[Aavso-photometry] FITS and observation time

Michael Newberry mnewberry at mirametrics.com
Thu Jul 26 13:23:00 EDT 2007


Arne brings up an important subject and we did discuss it in detail a few 
months ago. For Mira users out there, I will go over the details briefly. 
There are two time issues to consider:

1) The FITS time stamp for a single image, or the effective time stamp for a 
combined ("stacked") image.
2) The time reported for the photometry.

Mira handles all these cases correctly and according to the FITS standard. 
Date and time are combined with the exposure time (and combining issues if 
the image resulted from combining an image set) to get what is saved in the 
image and reported in the photometry measurements.

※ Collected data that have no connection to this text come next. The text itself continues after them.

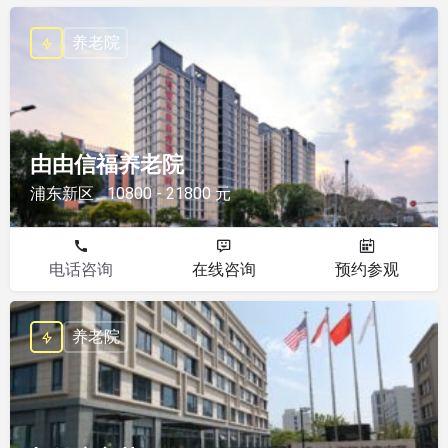
养老院
由由信福养老院
浦东新区
10800 - 21800 元
电话咨询
在线咨询
预约参观
养老院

When doing photometry, in Mira the user can choose to report time referenced 
to the beginning, middle, or end of the exposure. The time of observation is 
reported in the photometry table as the Date, Time, and Julian Date for the 
measurement. These values are correct if the exposure crosses midnight and 
also if the image was made by combining separate images.

Michael Newberry

----- Original Message ----- 
From: "arne" <arne at aavso.org>
To: "AAVSO Photometry Group" <aavso-photometry at aavso.org>
Sent: Thursday, July 26, 2007 9:42 AM
Subject: Re: [Aavso-photometry] FITS and observation time


> Jeff Hopkins wrote:
>> Normally I observe long period eclipsing binaries where precise time
>> to the second or millisecond is not a factor. Recently I have started
>> a mentor project using the fast eclipsing binary sz Herculis. I am
>> using AutoStar and found the FITS time indication is off. It seems to
>> be the time the file is saved. I started a one-shot 15 second
>> exposure at 05:02:30. The end time should have been 05:02:45 or
>> close. The FITS Header indicated 05:02:57.
>>
>> If the difference is fairly constant, it could be compensated for.
>> However, things get more complex when images are stacked and during
>> the stacking when some images are not stacked due to poor quality.
>>
>> How has this been handled by the AAVSO?
>>
> The AAVSO assumes that the submitted time is for the midpoint of
> the exposure.  Calculating this correctly is left up to the observer.
>
> Not quite sure how you would get 05:02:57 from your above example.
> Does Autostar take 12 seconds to download the image?  Certainly
> the written time cannot reflect the end-time of writing an image
> since the header gets written first.
>
> Most software packages modify the header time when stacking
> images.  There was an extensive discussion about this a couple
> of years ago on this list, but I'd presume that each software
> package writes things differently today.